Elodie est magnifique, je la jalouse, je me demande même parfois pourquoi je reste avec elle. La réponse est toute trouvée... Il est évident que grâce à elle je connais des gens, des gens qui semble être "cools". De ceux que tout le monde jalouse justement, comme je le fais avec elle. Ce qui me fait dire que je ne suis pas à ma place...
Bref, je mène une vie amicale particulièrement superficielle...
Donc revenons à cette soirée. Comme une idiote je suis devant ma glace à me demander comment vais-je m'habiller, me maquiller etc... A chaque essayage, je ne peux m'empêcher de noter chaque défauts qui se trouve devant mes yeux, le plus gros étant moi.. Hé oui pas optimiste pour un sou la fille ! Mais ce soir j'ai envie de changer, c'est la fin de l'année, que j'ai passée avec brio, avec des notes très convenables (au moins je n'aurais pas tout perdu.). Alors pourquoi ne pas donner une nouvelle idée de moi ? J'ai envie de changer depuis longtemps, qu'on me regarde autrement, que moi aussi, je sois un objet de désir aux yeux des mecs, tout autant que ma "chère" amie Elodie.
 
Tiens en parlant du loup, j'entends mes parents (oui, car comble de la fille de choc, j'habite toujours chez eux..). Ils sont à s'extasier devant la supeeeeerbe tenue de ma copine.. Et la voilà qui arrive...
_Saluuuut !!! Alors t'es pas encore prête ? Rooh dépêche toi, habille toi comme d'habitude et on y va !!
_Nan justement pas ce soir...
_Ah bon ? Raconte sur qui tu veux te jeter ? Elle sourit avec ce sourire de "dis moi tout" que je déteste.
_Je sais pas, on va bien voir...
_Qu'est ce que t'as, t'as l'air bizarre ?
_Rien, c'est juste que je réfléchis..
_Oh t'es encore de mauvais poil !! Quoi c'est de revoir Yannick qui te fait ça ?
_Oh fout moi la paix avec lui, je m'en tape de ce mec !
_Ok je te laisse, je t'attends en bas...
Ouais, enfin une bonne idée... Bon c'est pas tout ça mais maintenant faut que je m'y mette. Et ça risque d'être long...
Je suis de ces filles, qui savent qu'elles ont un gros potentiel physique, mais qui ne le montre jamais. Mon corps est beau, je le sais, mais pourtant je ne peux pas m'empêcher de lui trouver un défaut, et c'est lassant, ça m'a toujours posé des problèmes au niveau des mecs. Ce soir j'ai envie que ce soit un grand soir, j'ai envie de me révéler...
Bon c’est parti, après toutes ces heures passée devant la glace à m’imaginer en fille totalement irrésistible, c’est le moment de mettre tout ça en œuvre, j’espère juste que je serai à la hauteur de mes attentes et ne pas laisser mon ancienne timidité reprendre sa place, pour courir aux toilettes me changer. Première chose donc, ne pas prendre d’affaires de rechange.
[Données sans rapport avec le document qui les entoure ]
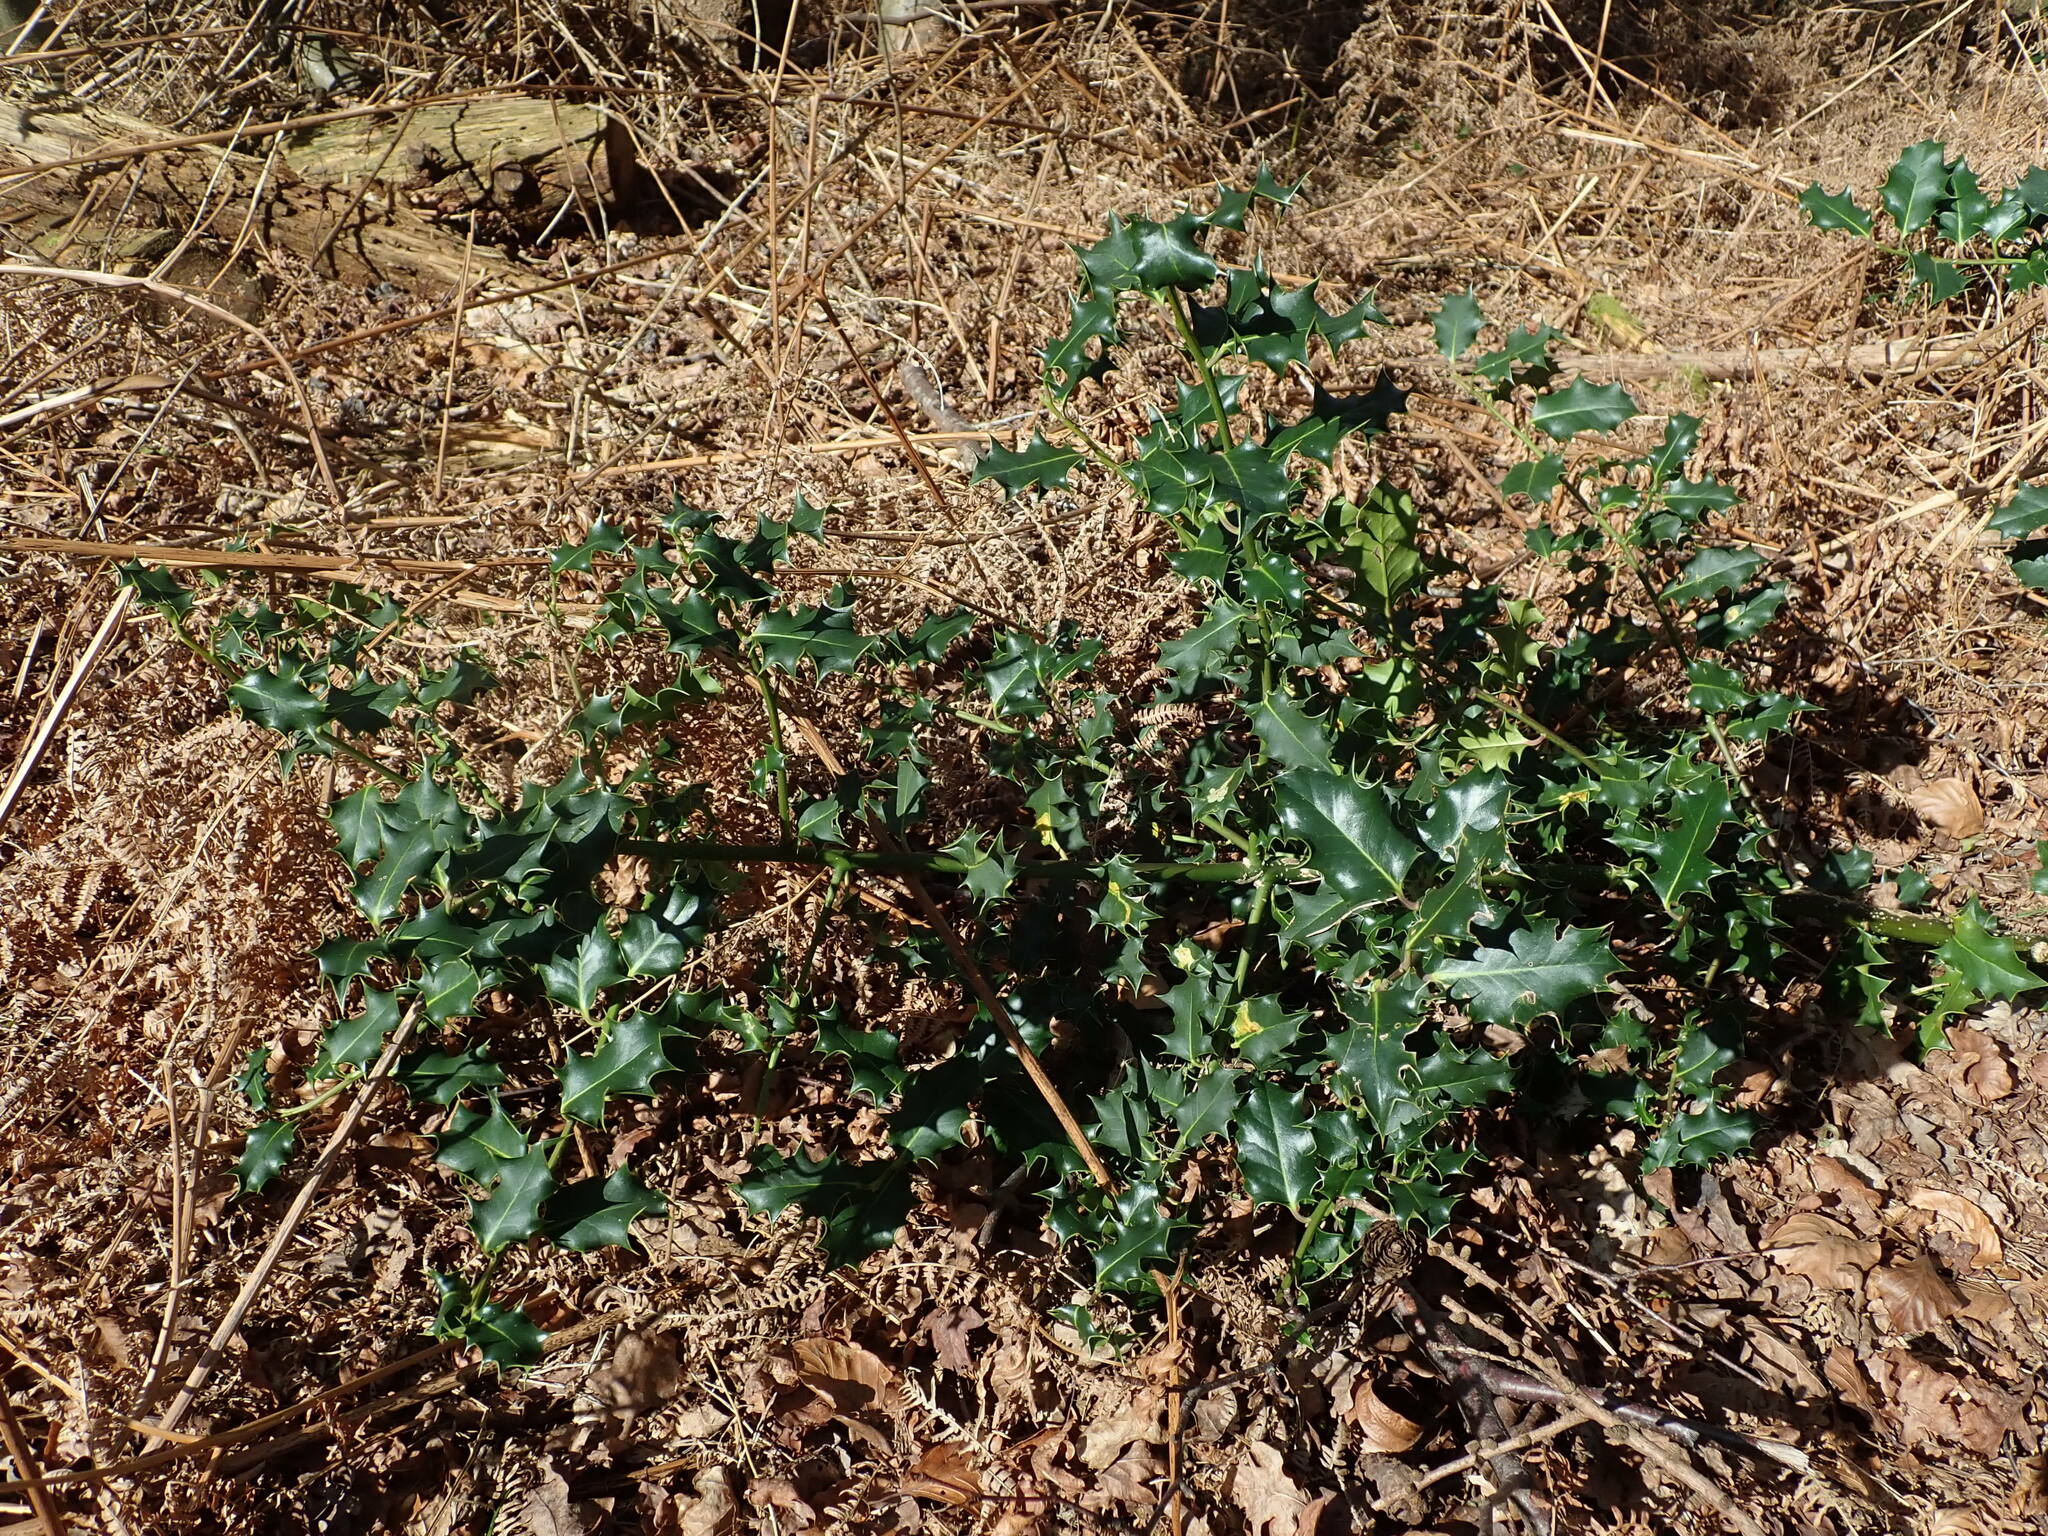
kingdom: Plantae
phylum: Tracheophyta
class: Magnoliopsida
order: Aquifoliales
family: Aquifoliaceae
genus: Ilex
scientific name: Ilex aquifolium
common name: English holly
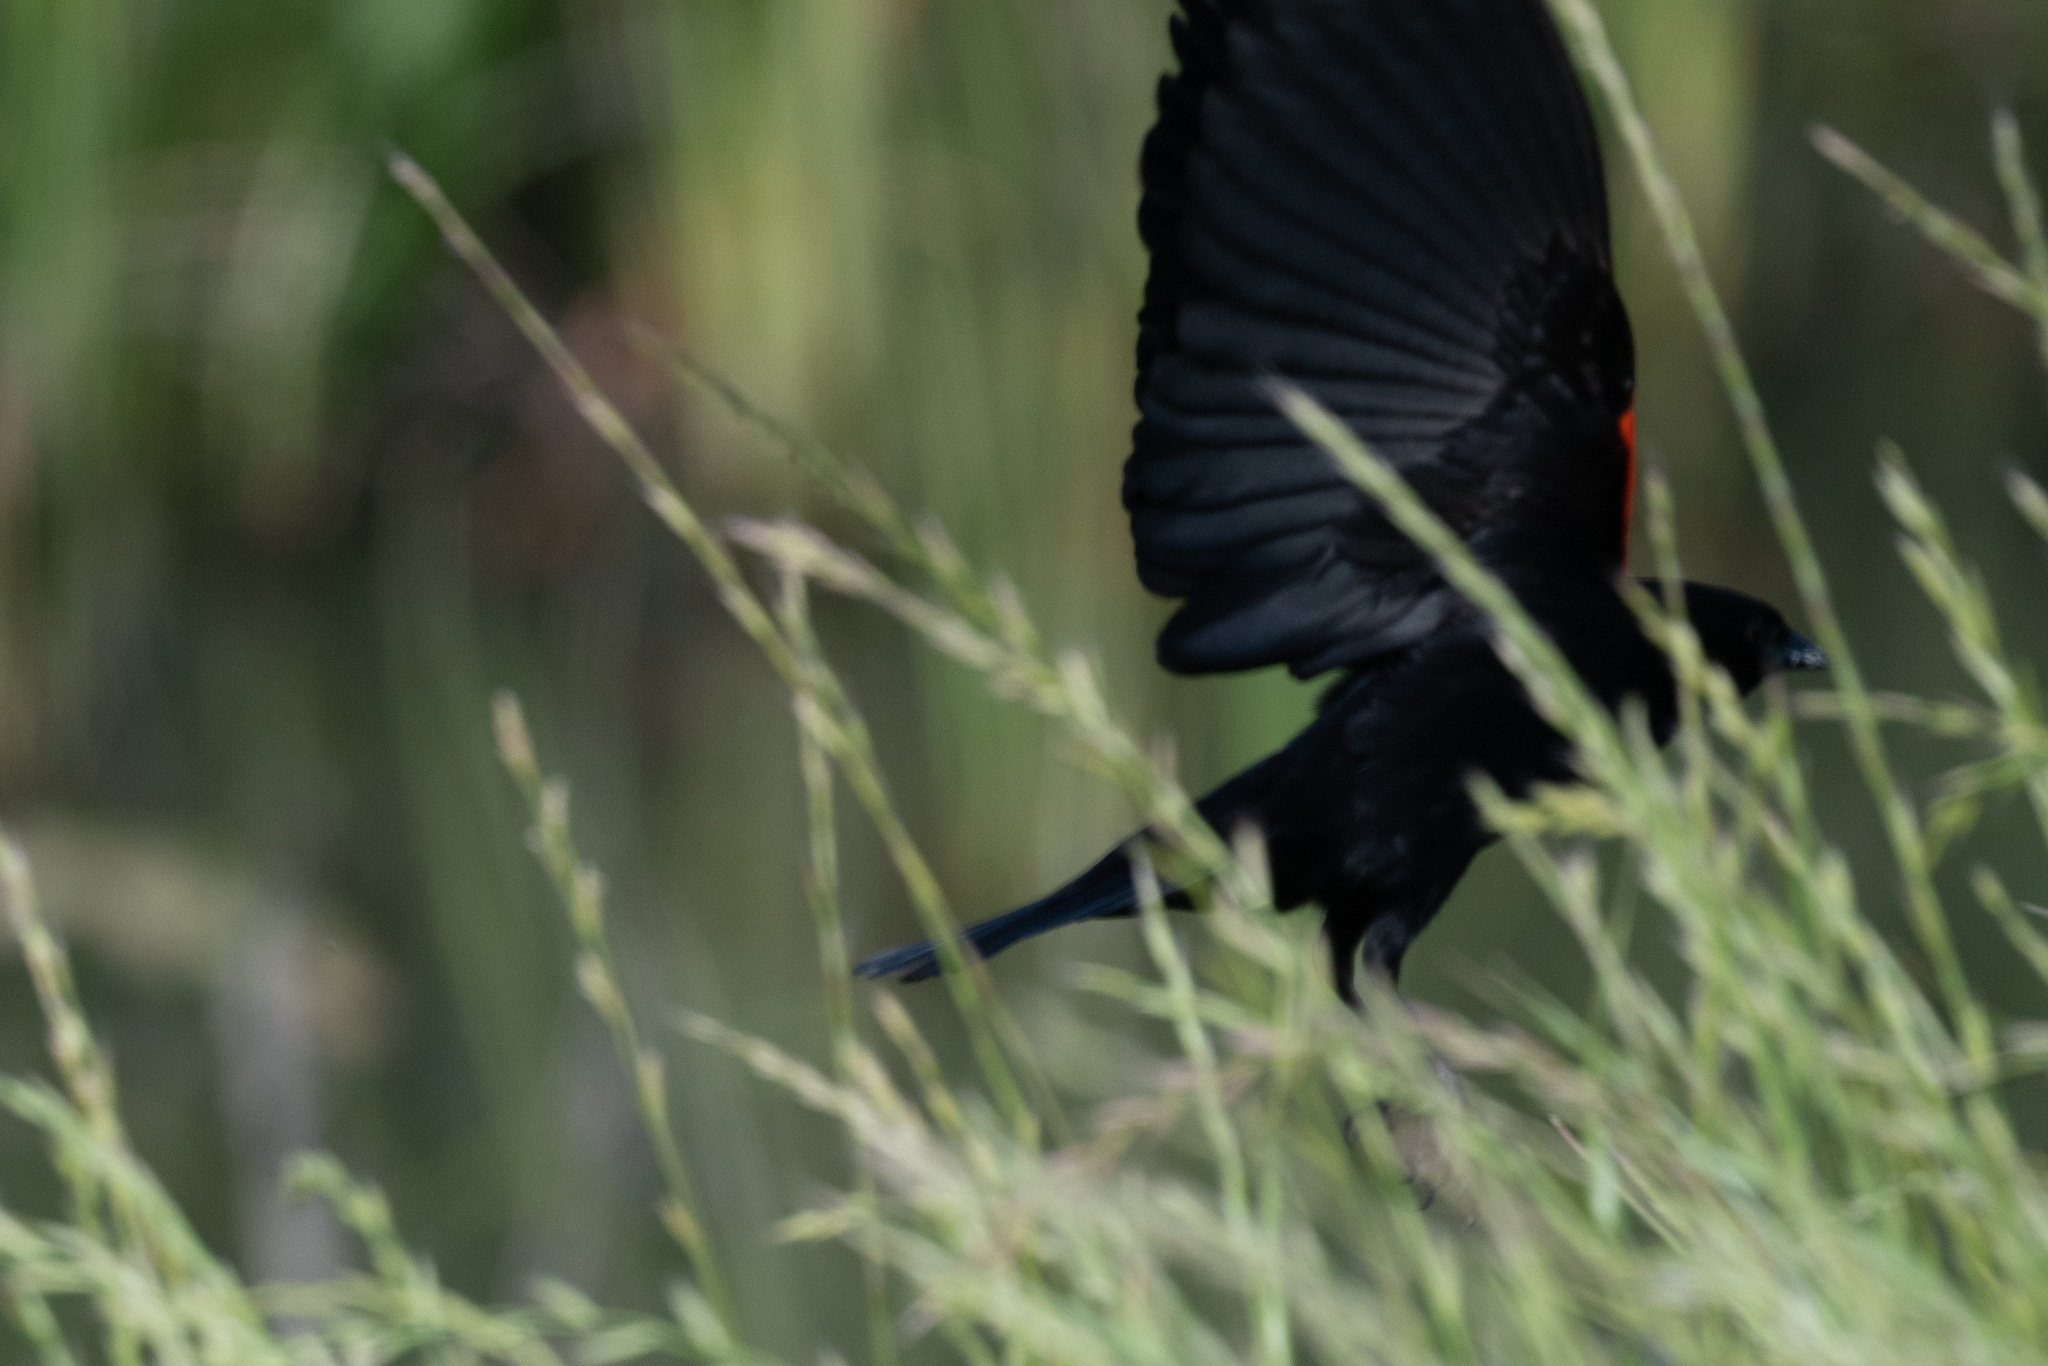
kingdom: Animalia
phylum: Chordata
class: Aves
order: Passeriformes
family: Icteridae
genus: Agelaius
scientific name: Agelaius phoeniceus
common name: Red-winged blackbird
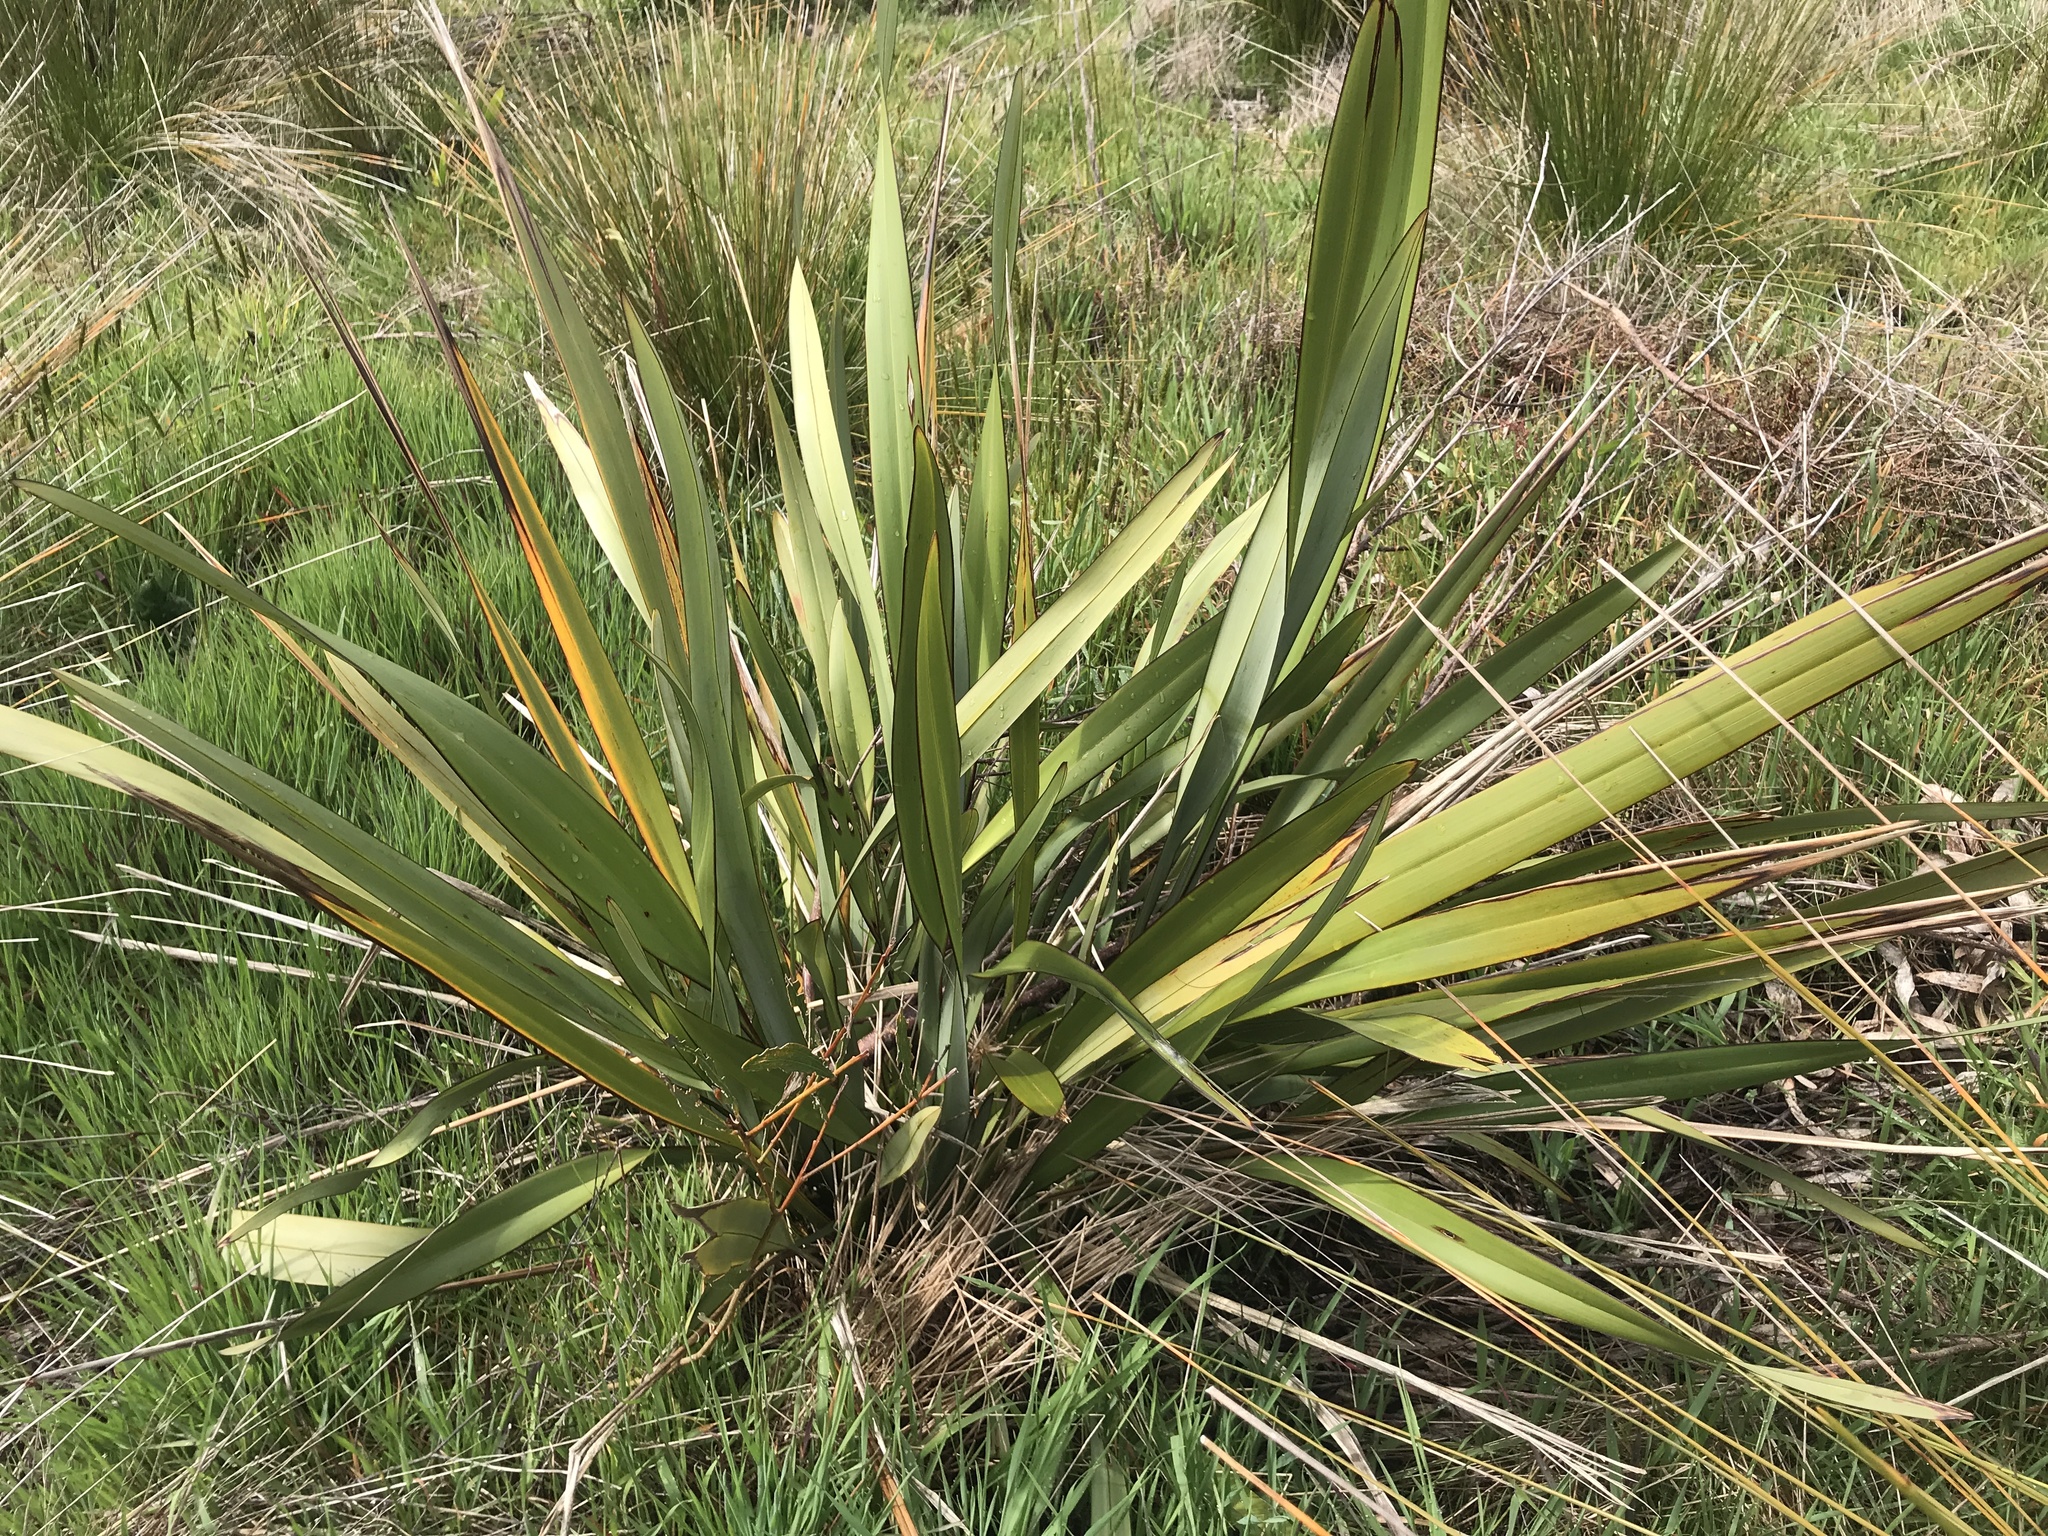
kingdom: Plantae
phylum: Tracheophyta
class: Liliopsida
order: Asparagales
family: Asphodelaceae
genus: Phormium
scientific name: Phormium tenax
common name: New zealand flax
Alors maintenant quelque chose en dessous…Voyons voir, dans tous ces ensembles que j’ai acheté, ils y en a tellement qui mérite d’être vus !!! Déjà, j’opte pour mon ensemble prune et blanc, ampliforme bien sûr, pour une fois je ne vais pas me priver de montrer mes petits seins fermes et surtout mon grain de beauté qui les rends à croquer…Ensuite en bas, le tanga, j’adore la forme qu’il donne à mes fesses… C’est génial, je ne me suis jamais sentie aussi bien, en me regardant. Ensuite, parce qu’il va falloir que je mette quelque chose par dessus en espérant que j’ai à les enlever… Rien que cette idée me donne des frissons très agréables… Je choisis un pantalon noir assez moulant, je n’ai pas l’habitude des jupes, et il vaut mieux que je sois quand même à l’aise. Avec en haut  un débardeur décolleté blanc et par dessus une chemise noire très féminine… Tenue très simple, mais je sais que j’ai la classe avec, façon femme fatale, une avocate peut-être… Ah ça fait du bien de sourire à mon reflet dans la glace…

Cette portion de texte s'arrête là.